TO DO >>
- a) Decide whether each statement agrees with the HIV report: (i) The ACTG 076 results were published in 1994. (ii) In Pediatric ACTG 185, transmission in the AZT/HIVIG arm was significantly lower than in the AZT/IVIG arm. (iii) In Pediatric ACTG 185, infants received HIVIG or IVIG within 12 hours of birth. Answer yes or no for each, quoting the words of the report that decide it.
- b) Write the next part of the HIV report, picking up after its final sentence on Pediatric ACTG 185.

SELECTED EXCERPT >>
>>>
Brooks Jackson, M.D.
The Hopkins HIV Report - May 1999

In March 1999 five important studies were published regarding the use of antiretrovirals to reduce mother to infant transmission. The results of the ACTG 076 study in which HIV-infected U.S. and French pregnant women with baseline CD4 cell counts over 200 cells/mm³ (median 550/mm³) received 500 mg daily of AZT starting between 14-34 weeks gestation with intravenous AZT in delivery and 8 mg/kg/day orally to the infant for 6 weeks were published in 1994. This randomized, double-blind, placebo-controlled trial demonstrated a significant reduction in HIV transmission at 18 months from 25.5% (CI: 18.4%-32.5%) to 8.3% (CI: 3.9%-12.8%), or a 67.5% reduction.

Building on that success, Pediatric ACTG 185 was carried out as a two-arm, randomized, double-blind, placebo-controlled trial in which one arm of pregnant women received the ACTG 076 regimen plus a monthly dose of 200 mg/kg of intravenous immune globulin (IVIG), and the other arm received the ACTG 076 AZT regimen plus a monthly 200 mg/kg dose of intravenous HIV immune globulin (HIVIG) preparation starting at 20-30 weeks gestation. The infants of the women received the same randomized study treatment as the mother, with infants receiving intravenous HIVIG or IVIG (200 mg/kg) within 12 hr of birth [Stiehm et al. JID 1999;179:567]. This study demonstrated that the transmission rate in the AZT/HIVIG arm (4.1%) was not significantly different in the AZT/IVIG arm (6%, p=0.36). Interestingly, only one of 9 (11%) infected infants in the HIVIG group had a positive culture at birth compared with 5 of 13 (38%) in the IVIG group, suggesting that if HIVIG had a biologic effect it was primarily on reducing in utero, but not intrapartum, transmission.
<<<
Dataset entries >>
>>>
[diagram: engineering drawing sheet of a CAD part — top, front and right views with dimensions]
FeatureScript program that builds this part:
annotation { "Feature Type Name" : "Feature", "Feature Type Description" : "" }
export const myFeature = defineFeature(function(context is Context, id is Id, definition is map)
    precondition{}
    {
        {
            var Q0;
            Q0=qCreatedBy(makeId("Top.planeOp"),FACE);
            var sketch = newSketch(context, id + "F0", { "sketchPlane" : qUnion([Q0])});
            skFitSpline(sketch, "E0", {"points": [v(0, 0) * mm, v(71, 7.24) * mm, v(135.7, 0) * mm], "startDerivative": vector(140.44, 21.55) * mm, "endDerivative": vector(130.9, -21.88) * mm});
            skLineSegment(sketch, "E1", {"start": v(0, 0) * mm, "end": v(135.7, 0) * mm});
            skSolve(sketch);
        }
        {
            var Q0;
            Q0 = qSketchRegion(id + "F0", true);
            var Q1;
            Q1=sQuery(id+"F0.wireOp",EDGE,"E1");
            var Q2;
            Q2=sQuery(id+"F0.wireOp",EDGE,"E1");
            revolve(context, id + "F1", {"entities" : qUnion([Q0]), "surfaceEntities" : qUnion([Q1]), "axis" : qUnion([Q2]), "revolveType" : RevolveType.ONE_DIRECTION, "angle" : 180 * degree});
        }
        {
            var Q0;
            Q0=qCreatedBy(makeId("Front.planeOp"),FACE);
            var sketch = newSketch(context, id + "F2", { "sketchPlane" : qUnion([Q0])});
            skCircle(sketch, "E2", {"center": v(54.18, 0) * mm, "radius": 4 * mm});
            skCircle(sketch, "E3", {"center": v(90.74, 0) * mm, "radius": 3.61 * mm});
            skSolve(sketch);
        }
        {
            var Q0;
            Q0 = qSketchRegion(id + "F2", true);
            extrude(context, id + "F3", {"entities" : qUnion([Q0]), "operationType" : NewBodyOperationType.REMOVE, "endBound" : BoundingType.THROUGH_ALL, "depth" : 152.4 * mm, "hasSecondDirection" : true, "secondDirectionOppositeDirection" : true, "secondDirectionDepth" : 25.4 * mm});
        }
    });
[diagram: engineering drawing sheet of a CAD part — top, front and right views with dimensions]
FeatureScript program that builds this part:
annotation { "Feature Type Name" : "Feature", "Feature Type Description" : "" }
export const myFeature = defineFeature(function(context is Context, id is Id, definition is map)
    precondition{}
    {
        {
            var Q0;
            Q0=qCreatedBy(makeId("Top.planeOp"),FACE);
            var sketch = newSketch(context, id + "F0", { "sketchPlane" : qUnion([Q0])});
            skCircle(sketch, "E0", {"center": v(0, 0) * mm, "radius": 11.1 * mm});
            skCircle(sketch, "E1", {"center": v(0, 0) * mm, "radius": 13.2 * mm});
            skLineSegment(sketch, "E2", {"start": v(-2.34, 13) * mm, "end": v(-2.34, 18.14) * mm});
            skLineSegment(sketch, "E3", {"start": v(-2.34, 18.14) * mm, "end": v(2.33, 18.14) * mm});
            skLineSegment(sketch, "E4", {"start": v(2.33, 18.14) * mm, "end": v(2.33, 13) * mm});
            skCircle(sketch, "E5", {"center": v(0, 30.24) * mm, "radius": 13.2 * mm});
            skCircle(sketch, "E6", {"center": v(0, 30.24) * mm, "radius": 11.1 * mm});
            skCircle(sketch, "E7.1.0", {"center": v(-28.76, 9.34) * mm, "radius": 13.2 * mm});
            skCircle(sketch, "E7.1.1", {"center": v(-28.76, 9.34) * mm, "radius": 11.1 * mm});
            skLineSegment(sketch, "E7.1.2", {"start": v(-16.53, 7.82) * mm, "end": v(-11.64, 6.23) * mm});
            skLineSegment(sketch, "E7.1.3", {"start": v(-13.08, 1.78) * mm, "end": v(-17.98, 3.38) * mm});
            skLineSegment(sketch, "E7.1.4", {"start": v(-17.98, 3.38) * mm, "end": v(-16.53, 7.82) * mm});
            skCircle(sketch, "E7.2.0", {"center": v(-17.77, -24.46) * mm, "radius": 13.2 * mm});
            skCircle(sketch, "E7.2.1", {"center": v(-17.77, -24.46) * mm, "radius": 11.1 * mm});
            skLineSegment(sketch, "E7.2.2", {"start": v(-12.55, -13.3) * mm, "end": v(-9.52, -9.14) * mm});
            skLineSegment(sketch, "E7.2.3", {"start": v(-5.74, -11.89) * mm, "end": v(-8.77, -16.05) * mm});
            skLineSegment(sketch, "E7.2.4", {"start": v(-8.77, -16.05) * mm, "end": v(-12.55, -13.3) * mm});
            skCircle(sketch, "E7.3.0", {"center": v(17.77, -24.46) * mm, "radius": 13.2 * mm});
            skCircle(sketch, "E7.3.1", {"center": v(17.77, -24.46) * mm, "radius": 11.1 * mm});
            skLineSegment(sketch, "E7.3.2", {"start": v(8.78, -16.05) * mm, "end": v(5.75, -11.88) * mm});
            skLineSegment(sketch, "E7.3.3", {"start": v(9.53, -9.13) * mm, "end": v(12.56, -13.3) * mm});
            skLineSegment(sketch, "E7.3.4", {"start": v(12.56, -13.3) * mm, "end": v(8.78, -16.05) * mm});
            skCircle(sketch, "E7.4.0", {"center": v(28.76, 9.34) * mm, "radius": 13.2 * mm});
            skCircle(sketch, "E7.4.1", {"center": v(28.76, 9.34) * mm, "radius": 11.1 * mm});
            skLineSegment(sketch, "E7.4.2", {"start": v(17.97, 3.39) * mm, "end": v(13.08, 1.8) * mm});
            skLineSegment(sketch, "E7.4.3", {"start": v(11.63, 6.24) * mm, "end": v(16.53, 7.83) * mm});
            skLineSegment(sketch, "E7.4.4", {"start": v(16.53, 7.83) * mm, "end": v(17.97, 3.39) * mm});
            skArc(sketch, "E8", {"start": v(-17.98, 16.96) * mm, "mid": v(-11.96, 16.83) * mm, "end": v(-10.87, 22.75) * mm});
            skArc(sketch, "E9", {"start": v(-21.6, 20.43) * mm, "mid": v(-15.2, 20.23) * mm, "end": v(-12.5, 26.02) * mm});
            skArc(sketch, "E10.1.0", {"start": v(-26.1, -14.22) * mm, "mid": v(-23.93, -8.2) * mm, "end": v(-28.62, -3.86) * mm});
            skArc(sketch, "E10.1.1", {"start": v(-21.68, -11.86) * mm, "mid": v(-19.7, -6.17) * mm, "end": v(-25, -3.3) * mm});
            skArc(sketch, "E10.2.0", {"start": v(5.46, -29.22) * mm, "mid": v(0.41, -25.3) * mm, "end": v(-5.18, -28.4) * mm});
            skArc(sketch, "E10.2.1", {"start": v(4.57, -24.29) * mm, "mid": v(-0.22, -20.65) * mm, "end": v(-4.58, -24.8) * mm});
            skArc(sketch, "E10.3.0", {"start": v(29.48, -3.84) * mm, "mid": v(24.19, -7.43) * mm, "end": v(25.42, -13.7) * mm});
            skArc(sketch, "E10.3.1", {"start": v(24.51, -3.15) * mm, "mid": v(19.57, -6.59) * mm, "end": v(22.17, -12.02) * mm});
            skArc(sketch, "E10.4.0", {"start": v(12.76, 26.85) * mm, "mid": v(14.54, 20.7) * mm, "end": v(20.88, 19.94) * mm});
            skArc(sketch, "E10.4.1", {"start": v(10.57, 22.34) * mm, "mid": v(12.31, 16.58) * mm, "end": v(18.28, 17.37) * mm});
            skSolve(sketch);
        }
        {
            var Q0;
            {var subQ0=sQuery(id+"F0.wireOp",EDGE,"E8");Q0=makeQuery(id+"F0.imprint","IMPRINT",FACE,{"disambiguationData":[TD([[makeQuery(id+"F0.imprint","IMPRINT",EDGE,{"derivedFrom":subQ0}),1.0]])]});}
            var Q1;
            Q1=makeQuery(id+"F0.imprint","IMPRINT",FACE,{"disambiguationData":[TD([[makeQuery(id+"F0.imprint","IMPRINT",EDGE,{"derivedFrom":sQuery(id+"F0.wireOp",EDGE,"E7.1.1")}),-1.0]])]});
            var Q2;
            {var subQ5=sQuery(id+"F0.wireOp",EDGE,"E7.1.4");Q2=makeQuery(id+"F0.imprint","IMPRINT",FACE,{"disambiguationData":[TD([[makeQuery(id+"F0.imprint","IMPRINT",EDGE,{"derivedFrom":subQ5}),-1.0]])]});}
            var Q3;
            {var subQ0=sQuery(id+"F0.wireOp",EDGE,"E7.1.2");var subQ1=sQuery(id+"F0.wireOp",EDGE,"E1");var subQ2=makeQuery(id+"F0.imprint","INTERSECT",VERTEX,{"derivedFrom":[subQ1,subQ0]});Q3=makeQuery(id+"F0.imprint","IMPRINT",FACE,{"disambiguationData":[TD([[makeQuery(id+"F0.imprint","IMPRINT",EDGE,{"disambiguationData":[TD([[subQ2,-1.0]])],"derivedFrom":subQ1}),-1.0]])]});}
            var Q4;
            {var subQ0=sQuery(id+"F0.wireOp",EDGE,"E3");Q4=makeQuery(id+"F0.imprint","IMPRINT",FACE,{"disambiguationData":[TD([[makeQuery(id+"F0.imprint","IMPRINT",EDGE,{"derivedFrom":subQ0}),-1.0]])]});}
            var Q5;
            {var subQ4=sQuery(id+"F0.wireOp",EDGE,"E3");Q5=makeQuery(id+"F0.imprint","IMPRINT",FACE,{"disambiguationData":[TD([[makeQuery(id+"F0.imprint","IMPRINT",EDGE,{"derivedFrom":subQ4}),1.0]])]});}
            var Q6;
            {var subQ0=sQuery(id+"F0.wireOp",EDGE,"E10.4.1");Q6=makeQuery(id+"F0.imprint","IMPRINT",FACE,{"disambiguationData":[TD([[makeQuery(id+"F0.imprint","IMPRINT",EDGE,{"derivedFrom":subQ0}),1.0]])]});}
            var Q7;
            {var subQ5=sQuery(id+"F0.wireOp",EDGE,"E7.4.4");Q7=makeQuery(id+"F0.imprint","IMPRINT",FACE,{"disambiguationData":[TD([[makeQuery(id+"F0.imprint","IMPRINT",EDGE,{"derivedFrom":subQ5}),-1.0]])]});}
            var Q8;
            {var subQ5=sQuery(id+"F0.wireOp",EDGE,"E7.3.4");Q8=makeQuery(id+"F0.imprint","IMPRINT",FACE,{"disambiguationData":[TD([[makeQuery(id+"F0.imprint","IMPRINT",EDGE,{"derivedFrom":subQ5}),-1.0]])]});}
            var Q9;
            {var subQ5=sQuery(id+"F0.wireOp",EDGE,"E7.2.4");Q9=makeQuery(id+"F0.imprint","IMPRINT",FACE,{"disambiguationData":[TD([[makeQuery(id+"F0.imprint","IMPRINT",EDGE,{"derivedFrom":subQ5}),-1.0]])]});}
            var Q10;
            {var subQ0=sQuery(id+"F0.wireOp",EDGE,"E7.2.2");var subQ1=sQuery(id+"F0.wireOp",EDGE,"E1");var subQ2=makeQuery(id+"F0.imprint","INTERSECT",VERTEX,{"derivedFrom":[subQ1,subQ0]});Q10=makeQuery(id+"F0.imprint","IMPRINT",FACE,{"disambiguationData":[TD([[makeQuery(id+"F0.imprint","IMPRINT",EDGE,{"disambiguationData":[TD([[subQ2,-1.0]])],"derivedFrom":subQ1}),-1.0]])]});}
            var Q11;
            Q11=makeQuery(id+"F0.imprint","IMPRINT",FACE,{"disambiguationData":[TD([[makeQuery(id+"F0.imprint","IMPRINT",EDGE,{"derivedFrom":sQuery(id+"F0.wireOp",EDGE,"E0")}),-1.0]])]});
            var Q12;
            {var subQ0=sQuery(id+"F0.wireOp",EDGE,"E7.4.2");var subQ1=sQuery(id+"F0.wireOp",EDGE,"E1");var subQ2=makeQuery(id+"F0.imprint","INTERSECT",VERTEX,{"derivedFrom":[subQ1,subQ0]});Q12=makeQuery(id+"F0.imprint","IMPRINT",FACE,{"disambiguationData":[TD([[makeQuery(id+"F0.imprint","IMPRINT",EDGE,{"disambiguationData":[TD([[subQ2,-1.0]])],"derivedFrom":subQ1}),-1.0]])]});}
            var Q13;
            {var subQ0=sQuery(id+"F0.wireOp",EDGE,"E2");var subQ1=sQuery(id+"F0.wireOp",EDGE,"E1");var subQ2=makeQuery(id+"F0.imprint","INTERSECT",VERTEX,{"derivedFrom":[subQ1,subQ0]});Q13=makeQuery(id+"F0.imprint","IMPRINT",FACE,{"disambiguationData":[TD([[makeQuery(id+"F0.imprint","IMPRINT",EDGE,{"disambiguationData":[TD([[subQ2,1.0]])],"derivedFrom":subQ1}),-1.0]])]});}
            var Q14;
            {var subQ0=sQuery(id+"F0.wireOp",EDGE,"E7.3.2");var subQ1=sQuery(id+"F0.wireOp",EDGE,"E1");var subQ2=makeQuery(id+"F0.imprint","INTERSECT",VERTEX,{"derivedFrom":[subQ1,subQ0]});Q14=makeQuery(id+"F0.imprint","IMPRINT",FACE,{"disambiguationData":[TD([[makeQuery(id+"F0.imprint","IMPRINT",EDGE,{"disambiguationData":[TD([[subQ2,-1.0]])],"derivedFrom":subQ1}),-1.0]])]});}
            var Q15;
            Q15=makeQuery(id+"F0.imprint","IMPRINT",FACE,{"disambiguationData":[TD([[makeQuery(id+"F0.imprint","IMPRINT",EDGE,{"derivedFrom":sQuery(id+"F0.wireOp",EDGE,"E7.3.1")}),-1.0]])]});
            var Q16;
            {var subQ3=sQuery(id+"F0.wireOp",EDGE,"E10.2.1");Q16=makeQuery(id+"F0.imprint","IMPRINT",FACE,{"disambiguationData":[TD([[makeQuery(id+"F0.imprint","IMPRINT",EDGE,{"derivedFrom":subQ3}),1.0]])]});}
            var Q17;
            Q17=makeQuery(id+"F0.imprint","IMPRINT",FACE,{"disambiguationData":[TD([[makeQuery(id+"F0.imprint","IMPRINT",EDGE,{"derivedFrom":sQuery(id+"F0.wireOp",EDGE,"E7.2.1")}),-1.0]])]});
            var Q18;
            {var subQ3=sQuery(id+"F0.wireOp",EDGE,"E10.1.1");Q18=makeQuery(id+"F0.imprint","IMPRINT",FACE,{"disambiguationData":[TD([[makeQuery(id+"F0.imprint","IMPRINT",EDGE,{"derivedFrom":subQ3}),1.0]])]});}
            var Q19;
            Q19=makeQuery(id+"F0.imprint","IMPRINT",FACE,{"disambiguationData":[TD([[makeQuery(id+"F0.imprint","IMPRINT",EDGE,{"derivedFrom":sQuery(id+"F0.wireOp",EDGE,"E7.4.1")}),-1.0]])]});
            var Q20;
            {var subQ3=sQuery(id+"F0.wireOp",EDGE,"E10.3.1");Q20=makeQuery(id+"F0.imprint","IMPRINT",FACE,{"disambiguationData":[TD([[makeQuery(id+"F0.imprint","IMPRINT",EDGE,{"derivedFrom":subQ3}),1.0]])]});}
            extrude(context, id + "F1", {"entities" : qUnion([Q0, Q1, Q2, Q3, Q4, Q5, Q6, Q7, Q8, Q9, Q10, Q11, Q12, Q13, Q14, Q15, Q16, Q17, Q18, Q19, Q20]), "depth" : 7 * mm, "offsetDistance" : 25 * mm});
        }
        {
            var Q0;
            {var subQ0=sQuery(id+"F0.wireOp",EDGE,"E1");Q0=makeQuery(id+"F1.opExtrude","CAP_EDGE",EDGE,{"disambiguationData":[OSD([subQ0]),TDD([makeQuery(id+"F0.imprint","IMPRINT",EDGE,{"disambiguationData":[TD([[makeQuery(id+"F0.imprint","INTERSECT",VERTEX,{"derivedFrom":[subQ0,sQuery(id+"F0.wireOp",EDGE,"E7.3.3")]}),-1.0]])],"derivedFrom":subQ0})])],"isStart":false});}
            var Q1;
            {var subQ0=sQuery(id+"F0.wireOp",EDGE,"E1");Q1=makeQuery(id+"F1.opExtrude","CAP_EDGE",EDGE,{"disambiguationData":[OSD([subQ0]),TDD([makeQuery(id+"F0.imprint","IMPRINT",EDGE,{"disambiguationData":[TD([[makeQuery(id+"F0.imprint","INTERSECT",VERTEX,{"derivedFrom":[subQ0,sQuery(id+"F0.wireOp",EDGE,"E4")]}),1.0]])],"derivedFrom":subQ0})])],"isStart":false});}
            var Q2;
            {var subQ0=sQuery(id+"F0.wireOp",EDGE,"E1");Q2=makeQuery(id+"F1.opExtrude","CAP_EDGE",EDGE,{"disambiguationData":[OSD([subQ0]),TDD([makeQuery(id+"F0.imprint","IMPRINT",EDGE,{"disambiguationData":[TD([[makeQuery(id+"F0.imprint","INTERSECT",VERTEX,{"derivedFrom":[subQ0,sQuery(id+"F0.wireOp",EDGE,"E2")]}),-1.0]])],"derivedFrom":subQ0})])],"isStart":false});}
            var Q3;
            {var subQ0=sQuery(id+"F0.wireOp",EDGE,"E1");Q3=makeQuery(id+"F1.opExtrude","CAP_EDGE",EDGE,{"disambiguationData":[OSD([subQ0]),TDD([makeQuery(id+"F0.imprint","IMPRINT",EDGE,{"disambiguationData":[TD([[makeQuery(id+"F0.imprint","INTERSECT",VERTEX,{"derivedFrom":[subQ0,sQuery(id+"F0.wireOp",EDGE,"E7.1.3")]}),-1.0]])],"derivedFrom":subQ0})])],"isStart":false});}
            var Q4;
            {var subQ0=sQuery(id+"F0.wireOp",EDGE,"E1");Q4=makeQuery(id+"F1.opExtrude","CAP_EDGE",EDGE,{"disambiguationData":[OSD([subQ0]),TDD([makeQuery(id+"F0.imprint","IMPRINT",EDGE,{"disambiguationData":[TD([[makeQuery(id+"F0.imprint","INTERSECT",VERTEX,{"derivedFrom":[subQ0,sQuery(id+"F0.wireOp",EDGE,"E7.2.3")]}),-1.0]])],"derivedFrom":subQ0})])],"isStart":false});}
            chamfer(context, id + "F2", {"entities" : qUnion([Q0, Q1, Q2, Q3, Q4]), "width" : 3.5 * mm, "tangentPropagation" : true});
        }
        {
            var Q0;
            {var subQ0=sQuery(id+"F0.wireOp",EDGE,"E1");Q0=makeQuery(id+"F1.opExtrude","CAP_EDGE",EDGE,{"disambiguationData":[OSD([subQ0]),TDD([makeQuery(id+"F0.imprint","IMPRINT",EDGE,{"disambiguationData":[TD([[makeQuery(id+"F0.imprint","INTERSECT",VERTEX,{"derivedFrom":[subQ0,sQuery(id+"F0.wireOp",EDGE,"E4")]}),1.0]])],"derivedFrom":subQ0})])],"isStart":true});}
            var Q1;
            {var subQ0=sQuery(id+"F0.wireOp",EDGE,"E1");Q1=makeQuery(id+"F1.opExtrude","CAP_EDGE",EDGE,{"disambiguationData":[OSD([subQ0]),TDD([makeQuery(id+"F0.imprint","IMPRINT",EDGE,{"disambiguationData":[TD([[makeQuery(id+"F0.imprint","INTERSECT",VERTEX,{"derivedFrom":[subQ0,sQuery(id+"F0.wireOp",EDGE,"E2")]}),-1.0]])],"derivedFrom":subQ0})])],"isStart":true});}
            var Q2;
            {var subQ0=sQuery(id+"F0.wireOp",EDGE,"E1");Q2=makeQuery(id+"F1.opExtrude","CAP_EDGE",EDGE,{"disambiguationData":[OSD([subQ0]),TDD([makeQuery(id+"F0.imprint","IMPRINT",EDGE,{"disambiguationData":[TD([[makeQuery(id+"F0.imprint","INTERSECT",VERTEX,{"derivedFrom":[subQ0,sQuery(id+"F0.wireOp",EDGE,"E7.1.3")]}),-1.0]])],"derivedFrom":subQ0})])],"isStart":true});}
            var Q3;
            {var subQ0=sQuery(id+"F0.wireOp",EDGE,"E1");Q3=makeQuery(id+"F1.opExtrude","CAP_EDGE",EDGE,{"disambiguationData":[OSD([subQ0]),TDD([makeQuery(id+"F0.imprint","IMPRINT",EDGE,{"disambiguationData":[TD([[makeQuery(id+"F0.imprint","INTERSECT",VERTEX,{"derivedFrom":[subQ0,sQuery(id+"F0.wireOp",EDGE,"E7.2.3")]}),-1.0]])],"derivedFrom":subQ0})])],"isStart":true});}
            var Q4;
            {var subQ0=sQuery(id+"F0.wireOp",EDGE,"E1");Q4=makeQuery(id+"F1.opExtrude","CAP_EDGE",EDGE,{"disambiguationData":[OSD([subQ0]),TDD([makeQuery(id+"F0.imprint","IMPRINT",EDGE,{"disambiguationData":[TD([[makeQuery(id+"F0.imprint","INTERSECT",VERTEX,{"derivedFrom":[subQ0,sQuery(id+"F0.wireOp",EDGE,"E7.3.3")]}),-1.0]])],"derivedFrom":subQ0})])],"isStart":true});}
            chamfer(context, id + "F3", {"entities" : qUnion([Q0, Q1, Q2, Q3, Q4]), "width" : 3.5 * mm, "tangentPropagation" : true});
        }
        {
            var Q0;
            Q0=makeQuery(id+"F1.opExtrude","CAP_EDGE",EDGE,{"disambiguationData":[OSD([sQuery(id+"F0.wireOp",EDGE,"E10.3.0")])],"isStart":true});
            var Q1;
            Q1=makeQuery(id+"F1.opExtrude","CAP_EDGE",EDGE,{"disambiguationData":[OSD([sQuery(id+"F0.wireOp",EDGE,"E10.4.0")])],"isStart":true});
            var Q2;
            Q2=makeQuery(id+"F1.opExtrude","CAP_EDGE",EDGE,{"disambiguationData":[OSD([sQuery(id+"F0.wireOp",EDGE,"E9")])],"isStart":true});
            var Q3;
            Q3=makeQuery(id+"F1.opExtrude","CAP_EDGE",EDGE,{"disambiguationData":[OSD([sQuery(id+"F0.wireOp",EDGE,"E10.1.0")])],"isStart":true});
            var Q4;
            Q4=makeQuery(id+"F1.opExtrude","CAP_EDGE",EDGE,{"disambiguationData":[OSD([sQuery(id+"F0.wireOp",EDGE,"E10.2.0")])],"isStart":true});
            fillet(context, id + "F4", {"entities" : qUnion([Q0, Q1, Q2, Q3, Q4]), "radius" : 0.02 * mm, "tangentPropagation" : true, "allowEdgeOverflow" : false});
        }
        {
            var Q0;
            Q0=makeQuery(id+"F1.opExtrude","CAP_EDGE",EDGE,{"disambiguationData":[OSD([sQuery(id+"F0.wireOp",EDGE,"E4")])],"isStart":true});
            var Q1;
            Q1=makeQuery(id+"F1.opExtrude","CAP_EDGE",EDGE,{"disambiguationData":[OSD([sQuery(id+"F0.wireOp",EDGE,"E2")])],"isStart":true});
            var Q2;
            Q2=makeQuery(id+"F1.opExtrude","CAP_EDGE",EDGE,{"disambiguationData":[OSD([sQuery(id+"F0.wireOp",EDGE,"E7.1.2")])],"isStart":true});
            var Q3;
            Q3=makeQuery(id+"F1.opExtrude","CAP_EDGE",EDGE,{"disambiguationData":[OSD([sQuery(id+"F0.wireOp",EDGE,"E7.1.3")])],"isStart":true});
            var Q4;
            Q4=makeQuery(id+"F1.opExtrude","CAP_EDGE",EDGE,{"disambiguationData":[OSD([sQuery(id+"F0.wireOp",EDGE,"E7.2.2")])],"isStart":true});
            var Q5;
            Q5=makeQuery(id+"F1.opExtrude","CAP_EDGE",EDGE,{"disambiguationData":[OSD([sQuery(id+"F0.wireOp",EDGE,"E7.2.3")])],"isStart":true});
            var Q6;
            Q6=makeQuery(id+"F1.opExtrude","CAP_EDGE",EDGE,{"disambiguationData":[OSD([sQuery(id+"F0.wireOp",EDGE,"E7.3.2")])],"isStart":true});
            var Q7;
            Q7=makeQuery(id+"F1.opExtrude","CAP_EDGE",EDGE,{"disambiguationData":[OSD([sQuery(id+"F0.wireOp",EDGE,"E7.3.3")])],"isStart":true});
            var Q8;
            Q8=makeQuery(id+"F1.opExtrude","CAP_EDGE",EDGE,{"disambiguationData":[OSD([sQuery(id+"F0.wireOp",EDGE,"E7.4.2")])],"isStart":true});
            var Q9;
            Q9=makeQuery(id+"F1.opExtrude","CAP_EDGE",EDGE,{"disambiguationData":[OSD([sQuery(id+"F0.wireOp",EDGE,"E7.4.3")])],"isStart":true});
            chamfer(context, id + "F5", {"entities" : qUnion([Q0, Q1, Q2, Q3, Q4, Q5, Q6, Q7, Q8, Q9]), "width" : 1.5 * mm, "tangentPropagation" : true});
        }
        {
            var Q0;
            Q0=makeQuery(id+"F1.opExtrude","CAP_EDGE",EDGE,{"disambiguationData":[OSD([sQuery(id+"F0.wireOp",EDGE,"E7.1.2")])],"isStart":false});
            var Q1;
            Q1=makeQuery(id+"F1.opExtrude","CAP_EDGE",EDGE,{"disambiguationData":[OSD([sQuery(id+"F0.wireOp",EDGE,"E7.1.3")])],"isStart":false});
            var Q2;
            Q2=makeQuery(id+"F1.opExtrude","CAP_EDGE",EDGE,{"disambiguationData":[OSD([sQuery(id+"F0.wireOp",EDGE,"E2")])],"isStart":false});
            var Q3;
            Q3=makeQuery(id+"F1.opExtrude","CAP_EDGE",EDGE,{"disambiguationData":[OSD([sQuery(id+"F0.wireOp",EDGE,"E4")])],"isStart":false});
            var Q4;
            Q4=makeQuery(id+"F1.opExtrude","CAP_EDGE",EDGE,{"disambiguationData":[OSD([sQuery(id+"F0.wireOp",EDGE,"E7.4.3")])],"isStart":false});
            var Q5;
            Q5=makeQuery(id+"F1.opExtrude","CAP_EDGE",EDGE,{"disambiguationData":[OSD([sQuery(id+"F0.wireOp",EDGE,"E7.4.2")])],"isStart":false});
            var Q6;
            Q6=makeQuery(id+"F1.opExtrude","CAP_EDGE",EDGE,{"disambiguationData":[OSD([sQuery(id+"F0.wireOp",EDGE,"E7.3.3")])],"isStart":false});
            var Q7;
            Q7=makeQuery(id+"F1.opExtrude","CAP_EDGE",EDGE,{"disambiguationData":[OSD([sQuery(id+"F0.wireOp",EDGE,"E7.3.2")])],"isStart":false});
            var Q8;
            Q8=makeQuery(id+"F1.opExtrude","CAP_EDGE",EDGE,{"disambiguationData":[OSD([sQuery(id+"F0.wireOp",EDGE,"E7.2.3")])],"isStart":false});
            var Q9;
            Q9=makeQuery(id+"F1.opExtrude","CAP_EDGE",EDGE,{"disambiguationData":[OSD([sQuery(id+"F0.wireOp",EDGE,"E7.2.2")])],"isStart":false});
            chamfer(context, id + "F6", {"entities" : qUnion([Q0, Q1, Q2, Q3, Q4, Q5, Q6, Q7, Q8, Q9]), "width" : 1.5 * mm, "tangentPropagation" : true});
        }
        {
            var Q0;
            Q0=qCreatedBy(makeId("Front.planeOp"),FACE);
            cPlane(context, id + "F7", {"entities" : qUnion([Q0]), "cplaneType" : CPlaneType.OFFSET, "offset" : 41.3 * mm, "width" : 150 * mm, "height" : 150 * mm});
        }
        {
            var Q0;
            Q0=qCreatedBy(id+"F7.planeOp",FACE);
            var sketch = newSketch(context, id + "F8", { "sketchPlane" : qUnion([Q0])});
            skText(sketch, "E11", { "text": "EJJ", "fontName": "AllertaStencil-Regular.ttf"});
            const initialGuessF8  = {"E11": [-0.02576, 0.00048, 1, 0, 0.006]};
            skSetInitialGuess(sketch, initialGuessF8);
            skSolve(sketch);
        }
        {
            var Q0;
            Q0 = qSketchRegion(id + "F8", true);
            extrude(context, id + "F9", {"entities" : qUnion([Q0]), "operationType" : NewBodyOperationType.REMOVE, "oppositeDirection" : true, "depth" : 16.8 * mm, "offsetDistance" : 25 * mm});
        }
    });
<<<
OUTPUTS IN ORDER >>
- a)
(i) Yes: "were published in 1994"
(ii) No: "the transmission rate in the AZT/HIVIG arm (4.1%) was not significantly different in the AZT/IVIG arm (6%, p=0.36)"
(iii) Yes: "with infants receiving intravenous HIVIG or IVIG (200 mg/kg) within 12 hr of birth"

- b)
Despite the fact that all women in PACTG 185 had CD4 cells counts less than 500 cells/mm³, and 22% had CD4 cell counts less than 200/mm³ at baseline, the transmission rates of both arms were unexpectedly lower than the 8.3% transmission rate in the AZT arm of ACTG 076, with a 5.0% overall transmission rate. The results of PACTG 185 were somewhat disappointing as it was hoped that the addition of HIVIG would further reduce HIV transmission, just as hepatitis B immune globulin is able to reduce the rate of hepatitis B infection in newborns of HBsAg positive mothers. However, the study did find that in women with CD4 counts less than 200 cells/mm³ or who had started AZT during pregnancy, the transmission rate in the HIVIG/AZT arm was 3.2% vs. 10.3% in the IVIG/AZT arm (p=0.06). Unfortunately, the unexpectedly low overall transmission rate limited the power of PACTG 185 to detect a treatment effect, and it is, therefore, not possible to determine whether passive immunization with HIVIG lowers perinatal transmission. In addition, it cannot be determined whether IVIG, which served as a control in the trial, might have had a nonspecific effect on lowering HIV transmission.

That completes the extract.